Scientists Decry Looming Water Crisis as 50% Forest Cover Lost Over Two Decade Period in Critical Dominican Mountain Region

Desertification may facilitate skiing. 7Dias
The digital daily 7Dias is reporting that the mountain region of Constanza, known as the Switzerland of the Caribbean for its year-round cool temperatures and winter frosts, has lost 21% of its precious forests in two years, once blanketed in now-endangered pine trees.

7Dias further wrote that the Dominican Environmental Ministry reported a loss of 50% of the broad-leaf trees in the region over a 16-year-period, crucial for regulating the micro-climate of the area and water retention of the soil. It doesn't rain much in the region and most of the aquifers are fed by the humidity of the clouds, which can't form unless the mountains are blanketed in Hispaniola's iconic pine trees. No trees means no humidity, and thus no aquifers to feed the streams that turn into mighty rivers.

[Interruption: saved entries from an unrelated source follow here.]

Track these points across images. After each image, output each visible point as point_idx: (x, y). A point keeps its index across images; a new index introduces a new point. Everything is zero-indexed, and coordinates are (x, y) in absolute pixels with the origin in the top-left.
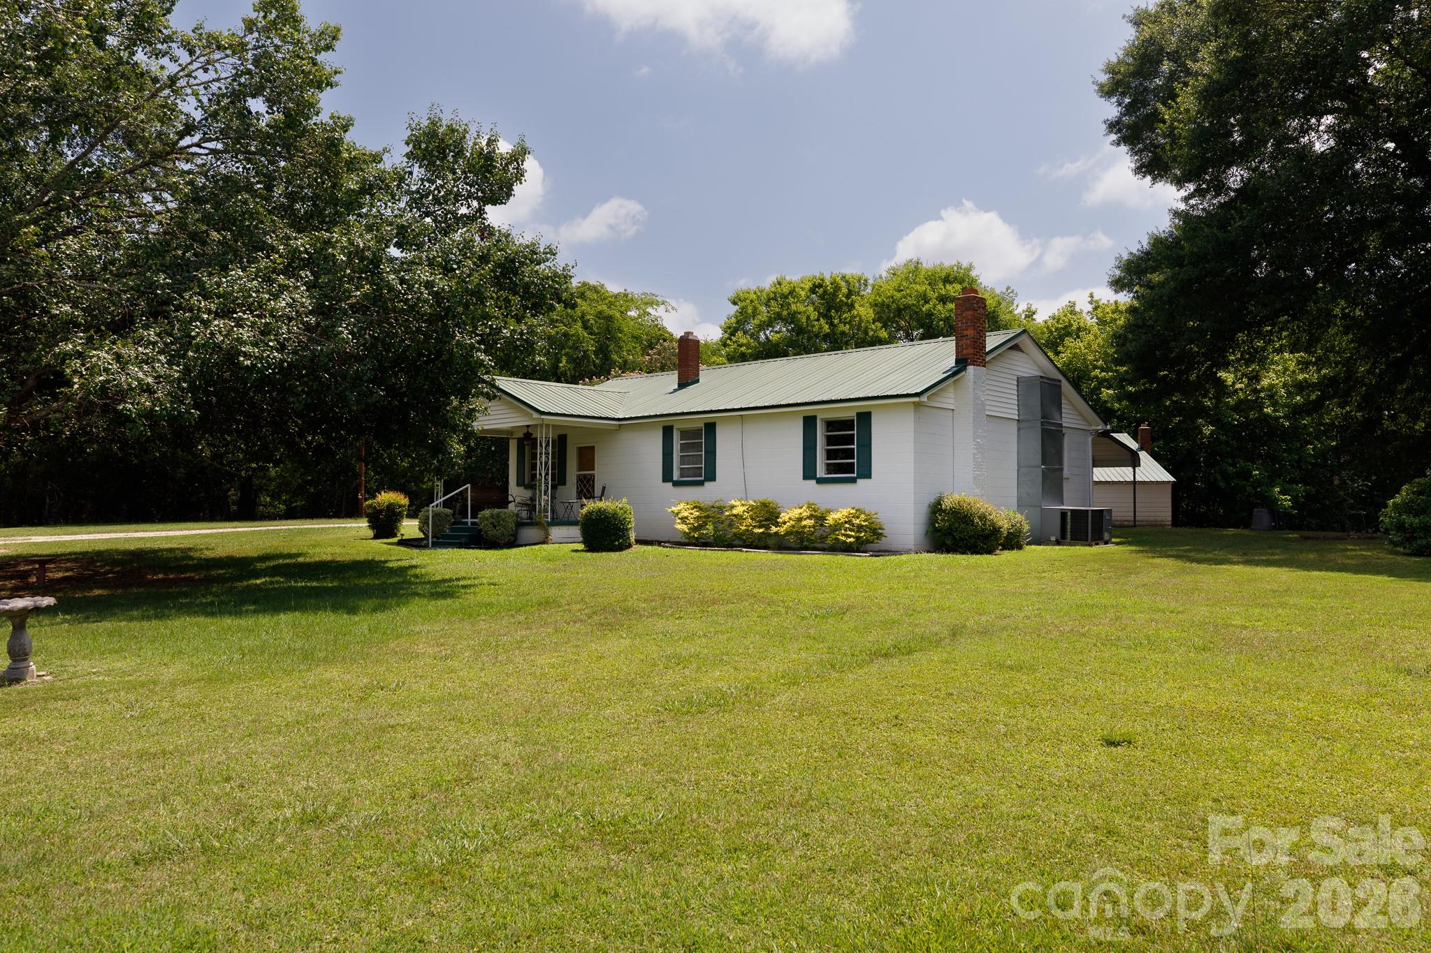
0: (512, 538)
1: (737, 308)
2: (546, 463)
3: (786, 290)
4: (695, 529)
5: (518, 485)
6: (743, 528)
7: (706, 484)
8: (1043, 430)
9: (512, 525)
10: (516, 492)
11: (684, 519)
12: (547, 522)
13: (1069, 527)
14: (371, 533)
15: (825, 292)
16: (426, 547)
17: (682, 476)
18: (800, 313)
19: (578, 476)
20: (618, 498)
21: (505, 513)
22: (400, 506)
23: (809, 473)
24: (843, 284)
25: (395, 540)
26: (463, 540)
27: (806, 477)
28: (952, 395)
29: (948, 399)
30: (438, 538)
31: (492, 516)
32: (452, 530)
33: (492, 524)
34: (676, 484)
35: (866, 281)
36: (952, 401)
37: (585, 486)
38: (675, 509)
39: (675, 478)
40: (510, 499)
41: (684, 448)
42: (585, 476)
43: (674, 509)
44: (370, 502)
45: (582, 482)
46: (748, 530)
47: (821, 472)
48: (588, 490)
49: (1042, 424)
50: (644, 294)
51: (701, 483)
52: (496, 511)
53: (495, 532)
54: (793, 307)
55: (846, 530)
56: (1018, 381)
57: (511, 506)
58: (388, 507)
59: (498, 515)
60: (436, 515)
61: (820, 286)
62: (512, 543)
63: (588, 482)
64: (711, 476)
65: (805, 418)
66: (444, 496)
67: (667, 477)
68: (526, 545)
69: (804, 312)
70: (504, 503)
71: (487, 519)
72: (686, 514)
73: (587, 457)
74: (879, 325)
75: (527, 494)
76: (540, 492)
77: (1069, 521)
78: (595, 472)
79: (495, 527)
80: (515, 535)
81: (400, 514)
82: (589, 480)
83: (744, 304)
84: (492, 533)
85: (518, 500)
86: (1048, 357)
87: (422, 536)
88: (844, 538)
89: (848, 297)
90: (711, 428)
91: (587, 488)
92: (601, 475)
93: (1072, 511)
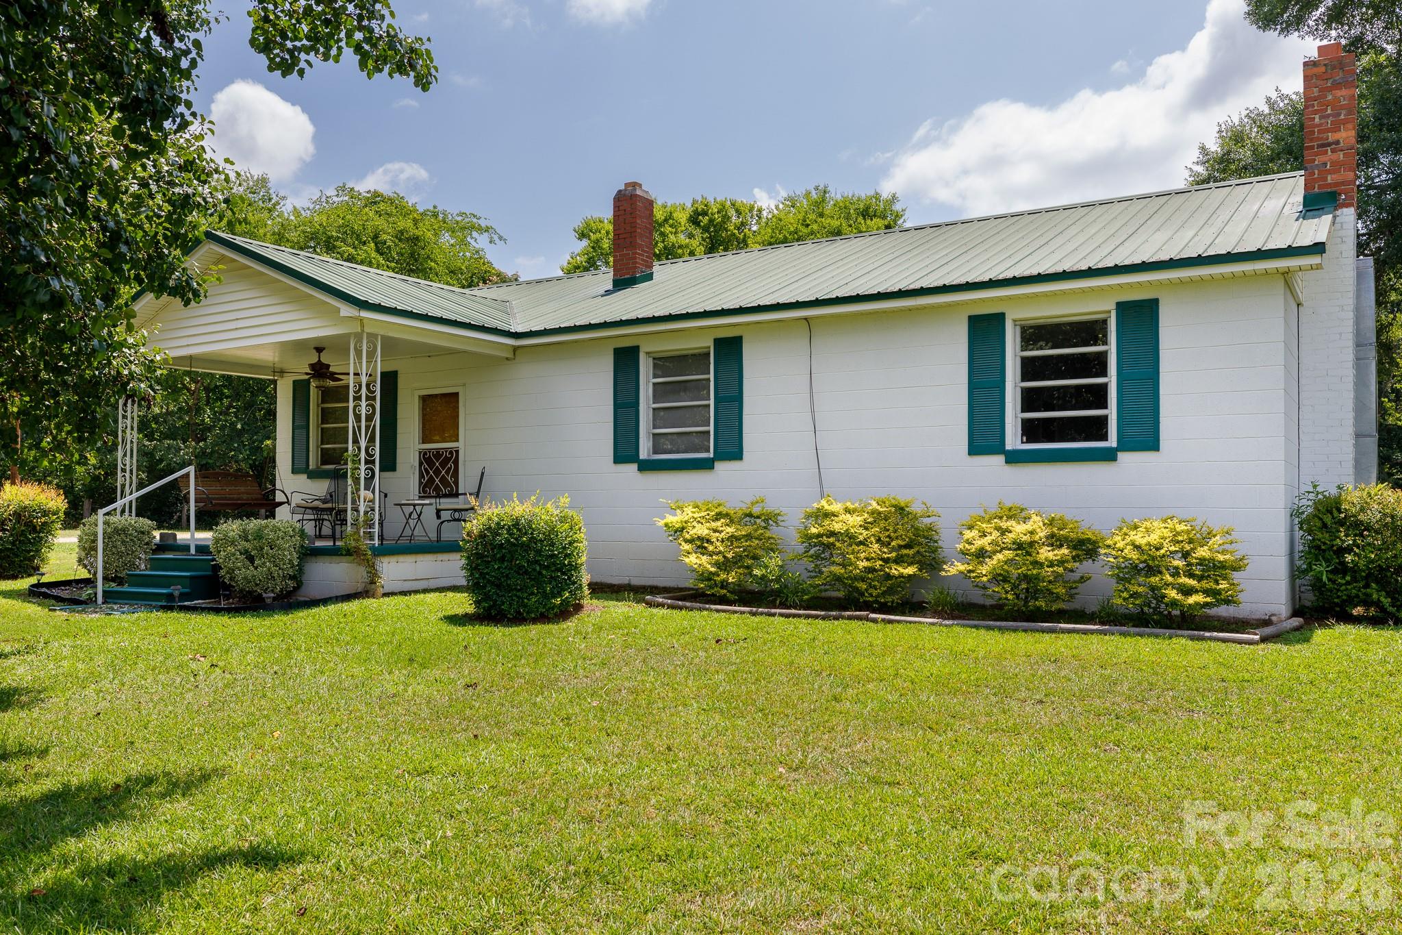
0: (291, 584)
1: (585, 243)
2: (370, 418)
4: (725, 565)
5: (295, 471)
6: (862, 564)
7: (720, 466)
9: (290, 555)
10: (292, 486)
11: (701, 544)
12: (373, 548)
15: (711, 221)
16: (90, 601)
17: (656, 451)
20: (550, 494)
21: (276, 529)
22: (45, 513)
24: (732, 213)
25: (24, 583)
26: (176, 590)
27: (975, 448)
30: (119, 581)
31: (245, 536)
32: (155, 565)
33: (245, 553)
34: (646, 466)
37: (437, 472)
38: (675, 519)
39: (644, 453)
40: (279, 497)
41: (660, 392)
42: (438, 454)
43: (670, 519)
45: (430, 464)
47: (1013, 439)
48: (443, 480)
50: (461, 214)
51: (707, 465)
52: (254, 524)
53: (251, 572)
54: (672, 238)
55: (1176, 574)
57: (283, 513)
58: (17, 515)
59: (259, 535)
60: (114, 534)
61: (705, 213)
62: (290, 599)
63: (443, 464)
64: (731, 449)
65: (975, 321)
66: (141, 485)
67: (625, 451)
68: (325, 601)
70: (268, 506)
71: (233, 543)
72: (702, 530)
73: (442, 413)
75: (321, 488)
76: (356, 481)
78: (460, 445)
79: (251, 559)
80: (298, 578)
81: (46, 528)
82: (447, 460)
83: (598, 235)
84: (244, 573)
85: (296, 500)
87: (83, 574)
88: (1173, 594)
90: (730, 349)
91: (440, 476)
92: (474, 447)
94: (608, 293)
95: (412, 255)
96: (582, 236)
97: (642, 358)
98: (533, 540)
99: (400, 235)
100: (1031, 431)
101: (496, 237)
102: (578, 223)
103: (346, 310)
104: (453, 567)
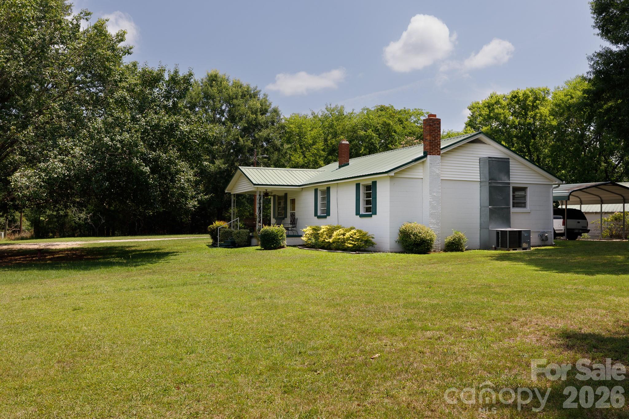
3: (493, 101)
7: (327, 217)
8: (490, 187)
11: (306, 235)
13: (500, 240)
18: (500, 114)
19: (291, 213)
23: (357, 213)
24: (531, 94)
28: (422, 171)
29: (419, 172)
34: (318, 217)
35: (548, 91)
36: (422, 174)
38: (305, 230)
39: (319, 214)
44: (210, 226)
46: (324, 240)
47: (362, 212)
49: (490, 183)
56: (480, 160)
59: (240, 232)
64: (329, 213)
65: (356, 184)
67: (316, 214)
69: (503, 114)
72: (308, 232)
74: (552, 117)
77: (500, 236)
78: (295, 211)
79: (239, 238)
86: (503, 145)
88: (348, 245)
89: (534, 102)
93: (509, 231)
97: (318, 191)
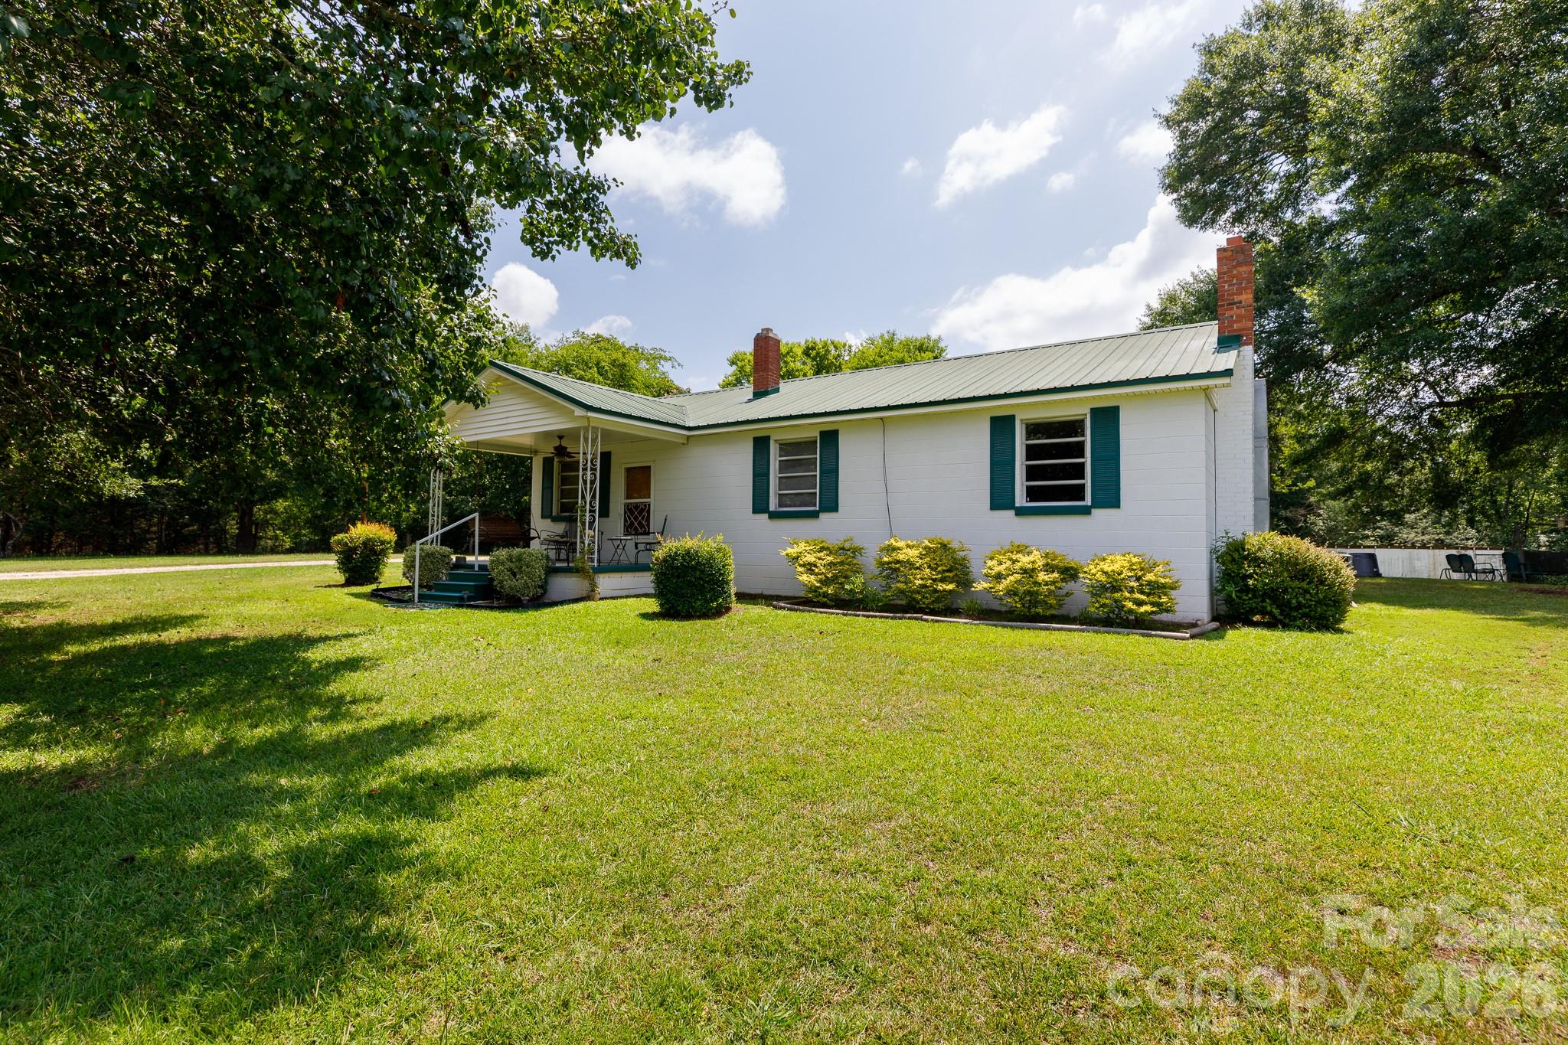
0: (540, 591)
1: (734, 367)
2: (593, 482)
4: (826, 582)
5: (543, 517)
6: (918, 582)
7: (822, 516)
9: (539, 572)
10: (541, 527)
11: (810, 568)
12: (593, 568)
14: (340, 578)
15: (818, 353)
16: (410, 601)
17: (780, 505)
19: (627, 506)
20: (709, 533)
21: (530, 555)
22: (383, 543)
23: (1000, 499)
25: (368, 589)
26: (465, 594)
27: (995, 506)
30: (429, 588)
31: (510, 559)
32: (451, 577)
33: (510, 570)
34: (774, 516)
37: (636, 518)
38: (792, 551)
39: (772, 508)
40: (533, 534)
41: (784, 466)
42: (636, 506)
43: (789, 550)
44: (340, 536)
45: (632, 512)
46: (924, 586)
47: (1021, 499)
48: (640, 524)
50: (653, 349)
51: (814, 515)
52: (516, 551)
53: (514, 582)
54: (792, 365)
55: (1132, 591)
57: (535, 545)
58: (365, 544)
59: (519, 559)
60: (426, 557)
61: (813, 349)
62: (539, 601)
63: (640, 513)
64: (831, 504)
65: (995, 421)
66: (443, 526)
67: (760, 505)
68: (562, 603)
70: (525, 540)
71: (503, 563)
72: (811, 558)
73: (639, 479)
75: (560, 528)
76: (583, 524)
78: (651, 500)
79: (514, 574)
80: (544, 587)
81: (383, 552)
82: (642, 510)
83: (743, 363)
84: (509, 584)
85: (544, 535)
87: (406, 583)
88: (1130, 605)
90: (830, 438)
91: (638, 520)
92: (660, 502)
94: (750, 401)
95: (621, 376)
96: (733, 363)
97: (772, 443)
98: (698, 563)
99: (613, 363)
100: (1033, 494)
101: (676, 364)
102: (730, 355)
103: (579, 412)
104: (645, 581)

The growing desertification which threatens to blanket Constanza directly threatens the Nizao River, which starts in the mountain regions of the area and feeds the largest aqueduct for the capital city, Santo Domingo, hundreds of kilometers away. Although the 50% loss in broad-leaf tree forest cover over the past two decades only represents a decrease of 82.44 km2, that small loss now threatens the water supply of 3 million people. 

The drastic loss in total forest cover further threatens other major rivers on the island, particularly the Yuna (Tireo, Blanco), Yaque del Sur (Grande al Medio, Las Cuevas), and Yaque del Norte (Jimenoa,) which heavily depend on the crucial stability of Constanza's micro-climate.

Although the President of the Dominican Republic, Danilo Medina, recently promised that anyone caught chopping down a tree would be incarcerated, it may already be too late to ameliorate the problem and prevent a resource war on the island of Hispaniola.

Haiti, already down to 2% total forest cover, provides a preview of what will happen to the Dominican Republic in the coming decade, with a prolonged drought producing a humanitarian crisis of unparalleled proportions, with the prospect of the situation only getting worse as weapons are being trafficked into the country from ports in the United States.

Jean-Bertrand Aristide, who was removed from power in 2003 by Washington, is back on the campaign trail, and his victory may prompt another Pentagon adventure on the island of Hispaniola.

There is civil war and mass thirst on the horizon for the Haitian people, and the Dominican Republic won't be able to help.